Investors frequently expect major new introductions at Apple's rare formal presentations, he said, but few of these were delivered in the Monday speech. It instead covered familiar territory with a few conspicuous additions.

While most attention has centered on the surprise news of Safari for Windows, which Munster agreed would be a "Trojan horse" similar to iTunes, the real focus was said to be on the integration of Boot Camp into Mac OS X Leopard. Including the Windows dual-boot support provided integration with the non-Mac world that wasn't possible in the past, he noted.

A second highlight for the analyst was Jobs' figure of 500 million iTunes downloads, which Munster said would point to as many as 200 million iTunes jukebox users instead of the 130 million PiperJaffray has estimated in the past.

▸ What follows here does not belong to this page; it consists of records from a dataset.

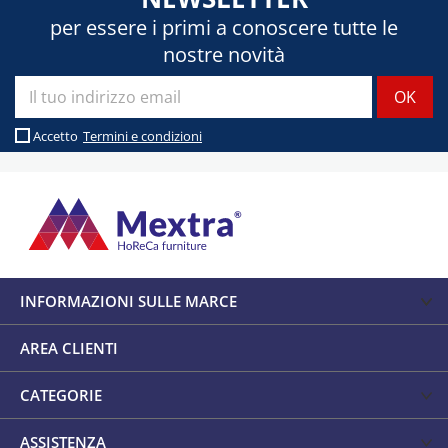
per essere i primi a conoscere tutte le
nostre novità
Accetto
Termini e condizioni
INFORMAZIONI SULLE MARCE
AREA CLIENTI
CATEGORIE
ASSISTENZA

Leopard site reveals extra features for Boot Camp, no ZFS

Regardless of the impact of the Jobs presentation, a few noteworthy enhancements in Mac OS X Leopard have been revealed through Apple's pages describing the software.

Significantly, in addition to Jobs' revelation Boot Camp will no longer require a separate driver CD, the dual-boot technology will include a menu option in each OS to restart in the other -- an option that will freeze the system state for each OS before rebooting, letting users pick up where they last ended rather than relaunch all their programs.

The new version of Front Row is also a near-match for the Apple TV interface, adding top 10 lists from the iTunes store as well as quicker access to TV shows and podcasts.

Other important changes include backdrop and video capture support in Photo Booth, better full-screen modes and a timeline navigator in DVD Player, and a macro recording function for Automator.

Absent, however, was Sun's ZFS file system. Company chief Jonathan Schwartz had touted that the file structure would be included, but no mention has so far been spotted in Apple's mainstream or developer feature lists.